Overall, the Guiding Opinions expound concepts and set directions, while the Action Plan specifies indicators and focuses on implementation. The former is a roadmap for top-level design, and the latter is an implementation blueprint and task list. The two documents are closely connected, and the changes are mainly reflected in four aspects: first, from macro to quantification, with clearer goals; second, from framework to action, with more specific tasks; third, from individual cities to city clusters, with emphasis on regional coordination; fourth, from construction to operation, with more prominent governance mechanisms and assessment systems.
This change is particularly noteworthy.

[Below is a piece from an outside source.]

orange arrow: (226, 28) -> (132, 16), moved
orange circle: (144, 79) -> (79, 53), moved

The 2024 document brought more opportunities for standardized and basic construction, such as the data factor system, urban digital infrastructure, and standard system establishment; while the 2025 Action Plan marks the entry into a new stage of project operation, model construction, and indicator assessment.
Significance of the Action Plan
In terms of action rhythm, the document sets a clear timetable: by the end of 2025, select a number of mega-cities and super-large cities as the first batch of pilots; by 2027, form replicable construction templates; by 2030, achieve the basic completion of digital infrastructure construction in major cities across the country, and fully digitize urban operation and services.

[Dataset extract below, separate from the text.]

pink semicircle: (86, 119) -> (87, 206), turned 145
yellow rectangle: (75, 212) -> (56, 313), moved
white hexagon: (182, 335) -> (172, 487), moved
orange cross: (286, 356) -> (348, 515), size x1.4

An important shift is that this Action Plan moves from “smart cities” to “urban digitalization.” In the past, it followed the idea of informatization construction, with various departments building systems; now it adopts the idea of system integration, focusing on building an “urban digital infrastructure.” In other words, urban digital transformation has entered a new stage of competing in systems, computing power, and coordination, rather than just applications and platforms.
Whether it is first-tier cities such as Beijing, Shanghai, and Shenzhen, or third- and fourth-tier cities catching up, this Action Plan clearly points out a common direction: the new track of urban competition is comprehensively shifting from the traditional physical territory to the promising digital space, drawing a new “watershed” for all cities. Urban competitiveness no longer depends solely on physical scale, but more on its insight and operation capabilities in the digital space. Those who take the lead in digital transformation and lay a solid foundation will hold the key to unlocking a new development order in the next decade. The urban development pattern in the next decade will surely be redefined by the speed and quality of today’s digital underlying construction.